Initially, it is important to understand what is covered under the CARES Act and what is not. In its simplest terms, the CARES Act addresses employer payroll expenses. This includes wages, employer-provided fringe benefits, payroll taxes, and the like. Note that union dues are an employee deduction and not an employer contribution.
By way of further background, a union dues deduction is strictly a product of a CBA. Under the law, an employer is permitted to deduct from an employee’s wages the amount of dues that the employee has authorized. The employer has actually paid the employee’s gross hourly wage rate in the first place, from which the employee’s taxes and any other employee-authorized deductions are made. Such deductions include co-pays for health insurance premiums, optional enhanced fringe benefits costs, employee deferral under the employer’s 401(k) plan, a multi-employer union vacation fund, AND union dues. In short, the employer has already given the employee the hourly wage (from which the dues are deducted) that is already part of the employer’s CARES Act payroll calculation.

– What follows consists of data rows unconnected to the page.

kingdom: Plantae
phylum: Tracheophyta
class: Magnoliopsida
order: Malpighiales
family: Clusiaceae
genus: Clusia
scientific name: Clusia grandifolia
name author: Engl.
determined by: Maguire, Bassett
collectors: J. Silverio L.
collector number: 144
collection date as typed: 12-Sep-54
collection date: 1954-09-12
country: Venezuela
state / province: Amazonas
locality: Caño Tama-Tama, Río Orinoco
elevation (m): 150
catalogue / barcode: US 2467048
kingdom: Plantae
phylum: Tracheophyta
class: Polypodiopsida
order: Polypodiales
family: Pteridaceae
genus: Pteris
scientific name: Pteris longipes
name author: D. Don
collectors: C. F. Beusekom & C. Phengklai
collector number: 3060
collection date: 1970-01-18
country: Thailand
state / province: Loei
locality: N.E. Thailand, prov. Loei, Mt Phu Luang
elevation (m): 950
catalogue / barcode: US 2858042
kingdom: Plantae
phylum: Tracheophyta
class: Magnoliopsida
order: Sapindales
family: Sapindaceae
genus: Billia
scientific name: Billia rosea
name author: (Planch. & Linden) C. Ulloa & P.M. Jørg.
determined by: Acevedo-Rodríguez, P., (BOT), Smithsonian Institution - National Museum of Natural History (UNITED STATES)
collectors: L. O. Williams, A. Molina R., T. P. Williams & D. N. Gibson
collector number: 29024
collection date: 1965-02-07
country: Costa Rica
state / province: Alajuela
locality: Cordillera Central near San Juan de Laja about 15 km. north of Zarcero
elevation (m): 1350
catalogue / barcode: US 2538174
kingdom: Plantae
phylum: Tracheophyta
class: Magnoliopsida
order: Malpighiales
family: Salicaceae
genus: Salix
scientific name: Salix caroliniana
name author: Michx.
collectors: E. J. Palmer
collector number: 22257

If an employer was able to “add on” the cost of the employee’s dues to what it was seeking, it would be double-dipping. We have seen that some unions are suspending or deferring the collection of dues during this time. Many unions do not charge dues during periods of layoff. Of course, this begs the next question—what if the employer continues to make wage payments to bargaining unit employees (to be eligible for a forgivable loan), should dues still be deducted? YES, as the employee continues to be paid. The union would not know if the employee is actually working or just sitting at home and effectively getting paid for not working. There is no harm in asking the union, in writing, what their position is on the deduction/remittance of dues. Remember, it is the employee’s money, not the employer’s.
This is a long way of saying that union dues have nothing to do with the CARES Act and how the amount the employer is seeking is calculated.